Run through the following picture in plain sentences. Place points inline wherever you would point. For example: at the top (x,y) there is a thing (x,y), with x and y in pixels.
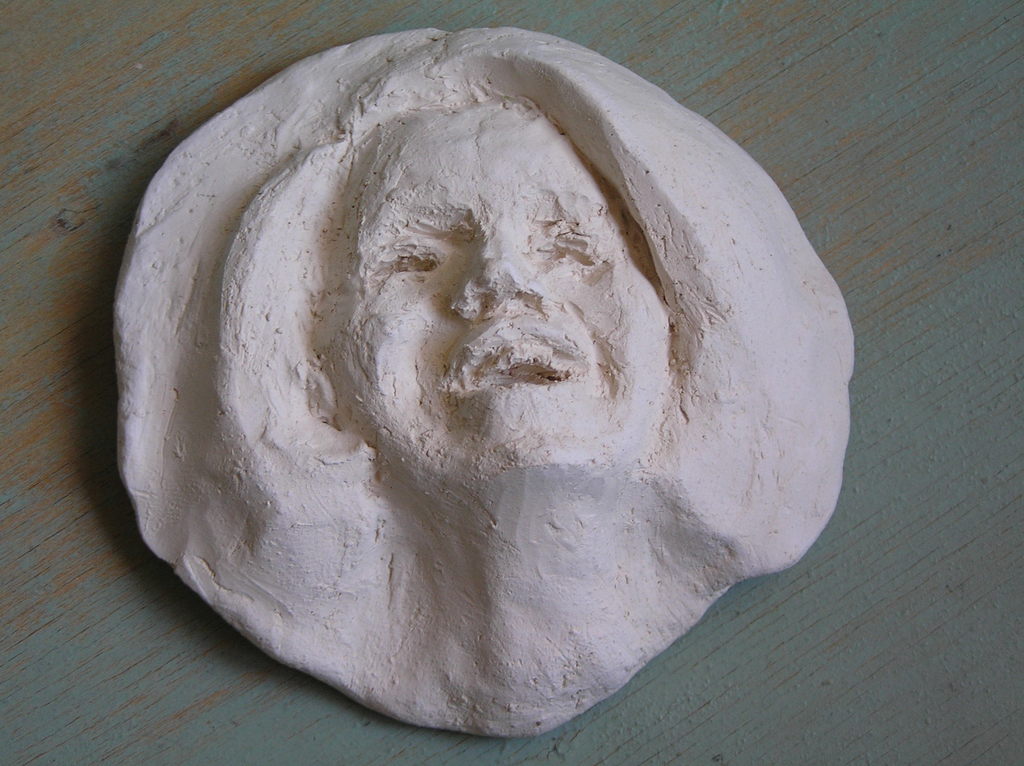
In this image I can see a white and cream color object (561,327) and I can see a person art (511,277) on it. It is on the grey and brown color surface (864,561).
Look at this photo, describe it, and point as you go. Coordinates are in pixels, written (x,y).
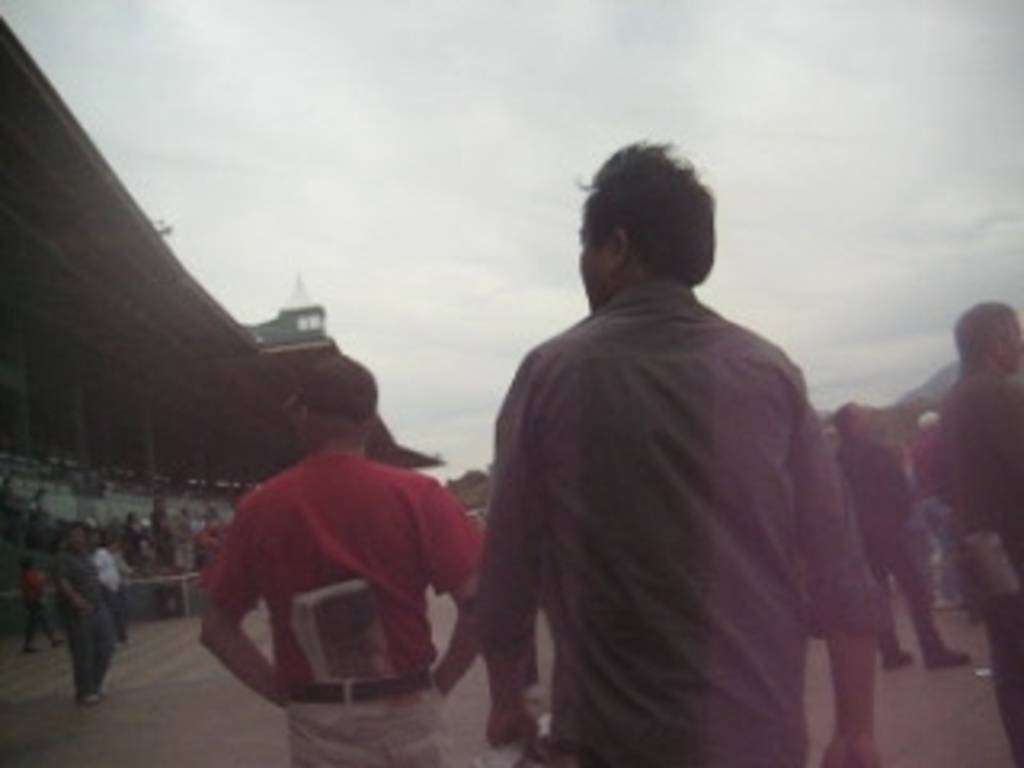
This image consists of many people (414,674) walking. It looks like a stadium (127,523). To the left (53,373), there is a shed (46,322). At the bottom (172,707), there is ground (182,697). At the top (403,121), there are clouds (384,251) in the sky (376,257).
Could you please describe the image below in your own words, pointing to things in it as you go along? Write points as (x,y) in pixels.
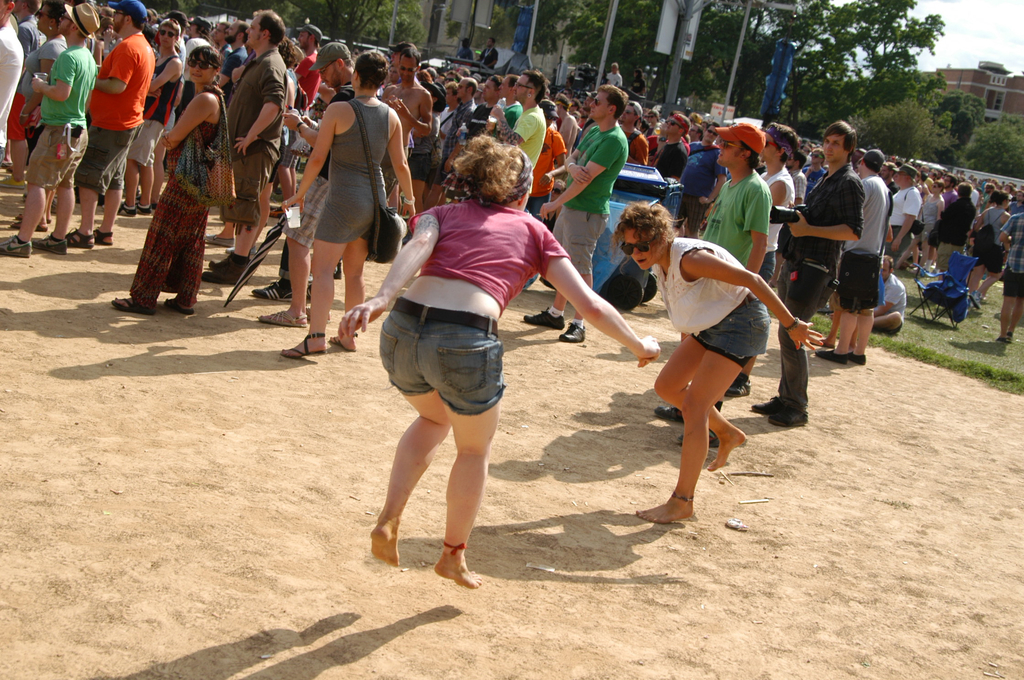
There are two women (534,274) playing on the ground (487,543). In the background (866,173), there are other persons (125,63) on the ground (919,326), there is a person (900,278) sitting on the grass (941,349) on the ground (992,292), there are trees (671,64), buildings (993,69) and clouds (979,40) in the blue sky (979,47).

TO DO:
In full and without error, repeat the listing above, omitting its images.

ANSWER FOR THE TASK:
Run through the following picture in plain sentences. Place points inline wherever you would point. For example: at the top (x,y) there is a thing (x,y), with x and y in pixels.
In this image I can see a white and cream color object (561,327) and I can see a person art (511,277) on it. It is on the grey and brown color surface (864,561).
Look at this photo, describe it, and point as you go. Coordinates are in pixels, written (x,y).
This image consists of many people (414,674) walking. It looks like a stadium (127,523). To the left (53,373), there is a shed (46,322). At the bottom (172,707), there is ground (182,697). At the top (403,121), there are clouds (384,251) in the sky (376,257).
Could you please describe the image below in your own words, pointing to things in it as you go along? Write points as (x,y) in pixels.
There are two women (534,274) playing on the ground (487,543). In the background (866,173), there are other persons (125,63) on the ground (919,326), there is a person (900,278) sitting on the grass (941,349) on the ground (992,292), there are trees (671,64), buildings (993,69) and clouds (979,40) in the blue sky (979,47).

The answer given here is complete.